WHAT NEEDS TO BE DONE: Among the lines of the data, copy those that hold "this".

DATASET EXTRACT:
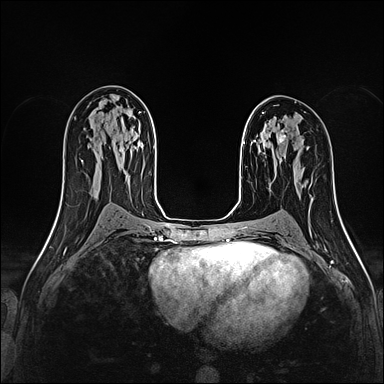
Breast MRI (dynamic contrast-enhanced), one axial slice. Position 94 of 160 along the scan axis. Dynamic contrast-enhanced series, time point 2 of 4 at this slice position (early post-contrast). 1.5 T. TE 2.4 ms, TR 5.2 ms. 384 × 384 image matrix, field of view 290 × 290 mm. Female patient.
Outlined on this slice (semi-automatically segmented with operator editing):
- enhancing-tissue mask used for the functional tumour volume (all voxels passing the contrast-enhancement thresholds inside the analysis volume; usually the tumour): bounding box (x1, y1, x2, y2) in pixels: (279, 130, 287, 143)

TASK SOLUTION:
Breast MRI (dynamic contrast-enhanced), one axial slice. Position 94 of 160 along the scan axis. Dynamic contrast-enhanced series, time point 2 of 4 at this slice position (early post-contrast). 1.5 T. TE 2.4 ms, TR 5.2 ms. 384 × 384 image matrix, field of view 290 × 290 mm. Female patient.
Outlined on this slice (semi-automatically segmented with operator editing):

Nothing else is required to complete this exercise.